_WORK TASK_
Using the records below, locate all lines containing "meters" and return them.
SOURCE DATA START
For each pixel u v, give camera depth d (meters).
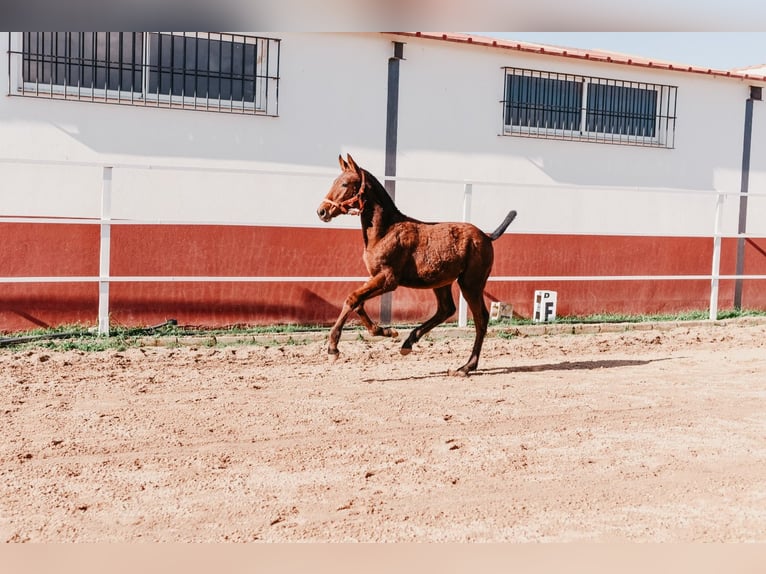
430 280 7.20
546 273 11.40
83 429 5.38
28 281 8.27
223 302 9.70
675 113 12.33
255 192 10.05
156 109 9.55
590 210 11.88
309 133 10.30
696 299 12.45
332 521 3.86
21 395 6.28
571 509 4.09
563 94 11.81
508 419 5.91
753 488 4.47
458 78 11.01
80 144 9.24
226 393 6.53
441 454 5.00
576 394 6.79
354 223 10.44
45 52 9.07
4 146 8.94
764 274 12.84
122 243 9.26
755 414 6.23
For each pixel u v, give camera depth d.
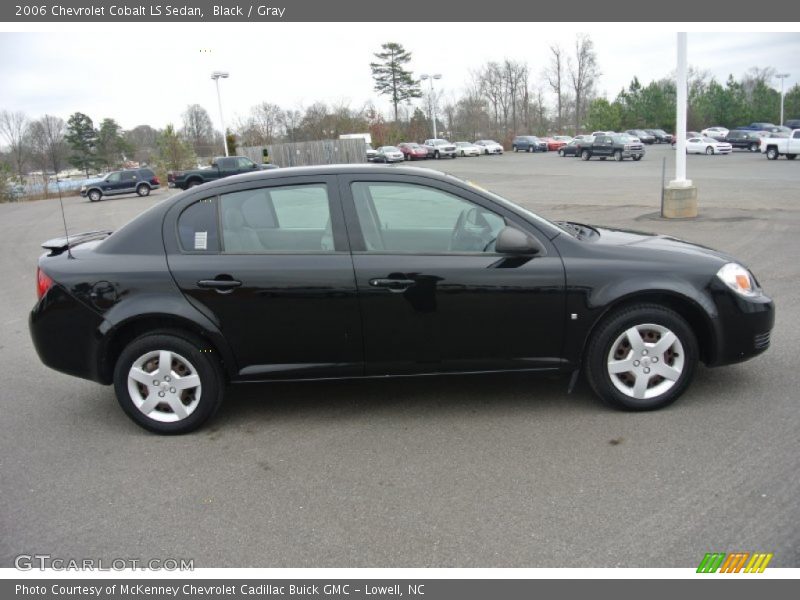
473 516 3.16
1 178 40.72
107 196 37.56
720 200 16.70
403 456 3.80
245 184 4.20
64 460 3.96
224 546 3.04
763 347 4.27
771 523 2.96
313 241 4.11
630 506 3.16
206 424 4.39
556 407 4.37
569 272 4.04
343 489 3.47
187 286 4.06
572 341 4.12
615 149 42.44
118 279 4.09
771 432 3.83
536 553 2.87
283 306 4.05
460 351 4.14
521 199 20.06
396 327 4.08
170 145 48.22
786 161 33.94
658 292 4.04
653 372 4.16
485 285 4.02
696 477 3.39
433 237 4.12
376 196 4.15
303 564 2.89
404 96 90.88
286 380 4.21
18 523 3.29
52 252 4.42
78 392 5.15
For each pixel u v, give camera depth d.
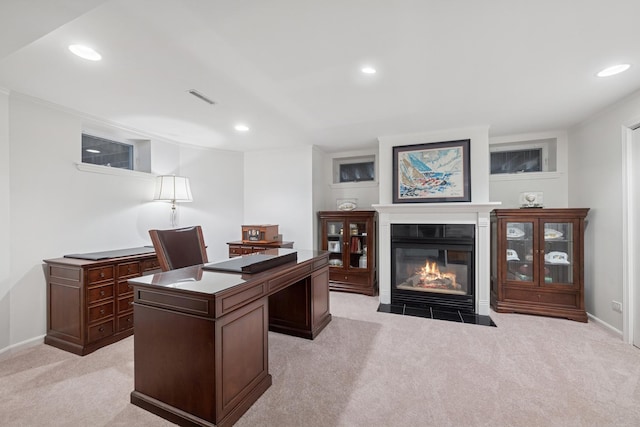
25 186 2.51
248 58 1.90
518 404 1.74
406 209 3.68
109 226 3.21
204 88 2.36
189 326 1.54
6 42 1.57
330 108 2.83
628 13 1.46
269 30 1.59
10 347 2.39
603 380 1.98
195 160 4.33
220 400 1.51
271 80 2.22
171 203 3.98
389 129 3.54
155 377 1.66
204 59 1.90
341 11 1.44
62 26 1.53
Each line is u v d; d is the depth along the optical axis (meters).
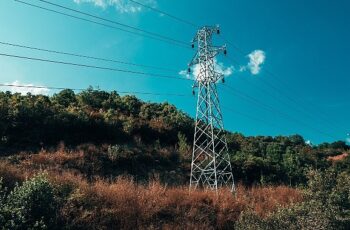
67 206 15.13
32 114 41.44
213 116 35.31
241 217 16.09
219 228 18.55
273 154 59.47
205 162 44.53
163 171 41.09
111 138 44.94
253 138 74.25
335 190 16.48
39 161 32.28
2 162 18.00
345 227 15.30
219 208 19.62
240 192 24.31
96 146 41.31
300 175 49.09
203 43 37.91
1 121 38.88
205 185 33.34
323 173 17.55
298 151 67.19
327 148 80.88
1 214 12.00
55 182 16.61
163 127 52.84
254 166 47.06
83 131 43.00
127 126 47.91
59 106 47.12
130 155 40.28
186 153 47.41
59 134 40.88
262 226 14.94
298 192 24.89
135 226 16.05
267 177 45.28
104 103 56.16
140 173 38.69
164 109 62.34
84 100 55.88
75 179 17.86
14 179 16.27
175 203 18.92
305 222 14.43
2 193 14.43
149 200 18.12
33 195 13.26
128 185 18.94
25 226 12.21
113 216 15.93
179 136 51.44
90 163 35.88
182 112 63.69
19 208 12.40
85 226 14.82
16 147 36.38
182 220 17.77
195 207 19.16
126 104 59.22
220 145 59.03
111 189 17.72
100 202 16.47
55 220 13.70
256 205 21.56
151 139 50.12
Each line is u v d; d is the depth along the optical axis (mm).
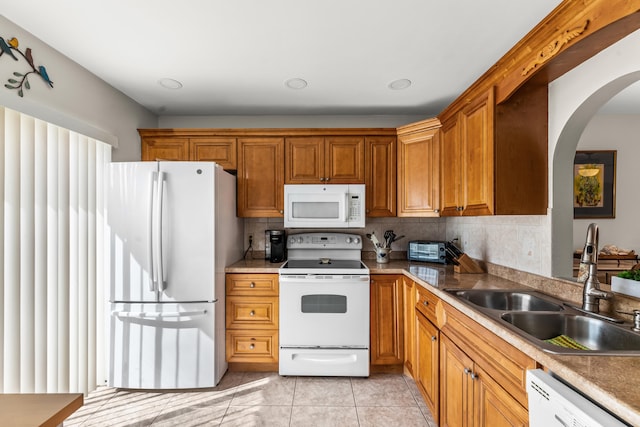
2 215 1612
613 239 2867
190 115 3070
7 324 1642
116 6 1473
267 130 2736
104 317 2279
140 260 2186
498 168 1697
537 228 1801
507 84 1636
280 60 1984
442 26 1623
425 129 2557
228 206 2562
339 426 1853
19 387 1670
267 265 2621
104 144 2311
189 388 2225
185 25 1621
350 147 2771
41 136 1805
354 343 2408
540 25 1348
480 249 2459
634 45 1265
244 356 2461
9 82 1602
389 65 2047
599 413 749
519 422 1055
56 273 1891
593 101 1482
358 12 1512
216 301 2270
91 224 2156
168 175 2205
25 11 1510
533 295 1680
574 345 1238
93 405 2053
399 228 3100
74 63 2016
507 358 1144
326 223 2707
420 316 2107
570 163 1685
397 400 2121
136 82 2305
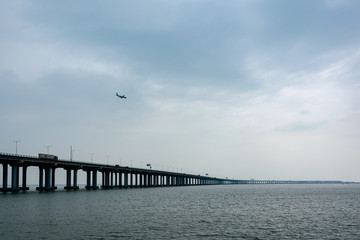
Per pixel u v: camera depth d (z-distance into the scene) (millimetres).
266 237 52875
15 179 154875
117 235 52469
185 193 193500
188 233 54969
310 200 136750
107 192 185875
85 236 51375
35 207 92375
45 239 49031
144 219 70938
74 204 103000
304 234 55656
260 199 141875
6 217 71625
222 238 51531
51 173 185375
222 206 105125
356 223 68438
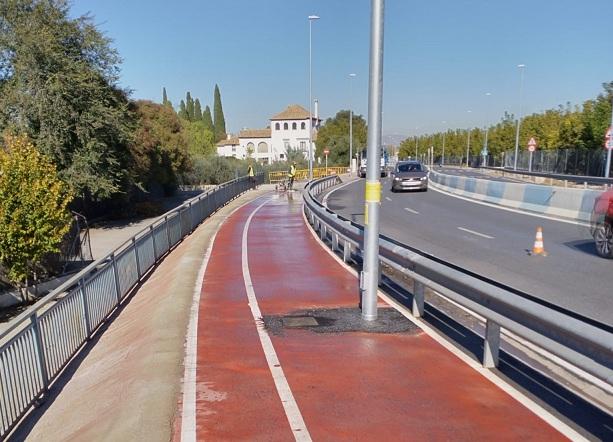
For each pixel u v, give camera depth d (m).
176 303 8.08
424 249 12.43
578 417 4.25
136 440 4.05
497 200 23.91
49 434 5.24
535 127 61.28
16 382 5.50
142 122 31.38
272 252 12.97
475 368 5.30
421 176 32.53
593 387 4.84
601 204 11.32
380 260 8.46
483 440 3.91
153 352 6.00
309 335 6.45
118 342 7.61
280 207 26.23
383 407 4.48
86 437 4.62
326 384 4.98
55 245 12.71
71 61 22.58
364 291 6.95
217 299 8.42
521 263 10.59
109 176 24.50
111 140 24.73
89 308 8.14
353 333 6.47
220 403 4.64
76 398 6.03
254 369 5.41
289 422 4.27
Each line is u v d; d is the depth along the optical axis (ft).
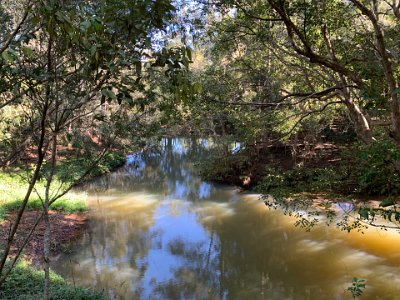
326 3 26.55
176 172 100.94
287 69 40.73
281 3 22.22
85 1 9.42
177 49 10.43
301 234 51.98
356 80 22.38
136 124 16.72
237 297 38.34
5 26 11.53
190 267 45.62
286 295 38.24
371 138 30.30
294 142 77.05
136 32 9.94
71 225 57.98
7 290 31.65
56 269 44.01
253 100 44.78
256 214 62.54
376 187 31.68
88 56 10.38
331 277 40.57
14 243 46.19
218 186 81.82
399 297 35.14
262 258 47.11
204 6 28.84
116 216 64.49
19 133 14.05
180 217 63.67
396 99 19.15
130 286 40.52
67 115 11.62
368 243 46.73
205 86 34.94
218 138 78.84
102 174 96.63
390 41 27.63
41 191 64.80
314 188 34.47
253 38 35.58
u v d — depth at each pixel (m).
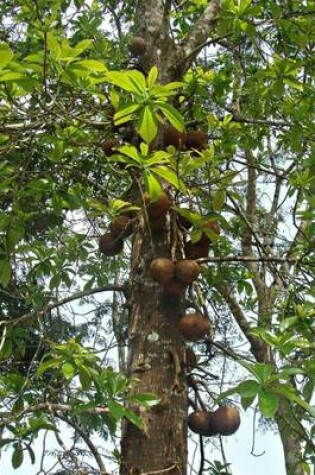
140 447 3.48
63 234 5.58
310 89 5.31
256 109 5.77
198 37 4.89
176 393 3.64
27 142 4.51
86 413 3.57
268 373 2.97
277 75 5.14
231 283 6.26
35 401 4.12
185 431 3.63
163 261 3.73
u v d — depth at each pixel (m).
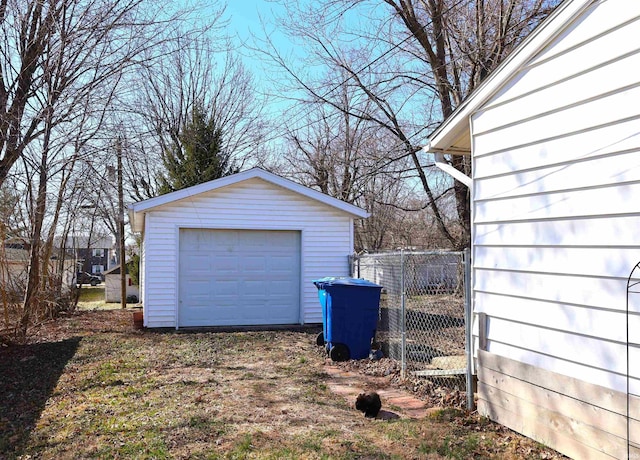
SOURCE DATA END
_THE COMPLETED TASK_
For each pixel u v, give camera depth d (meters).
Each line is u v d; d is the depth along the optical axis (meters).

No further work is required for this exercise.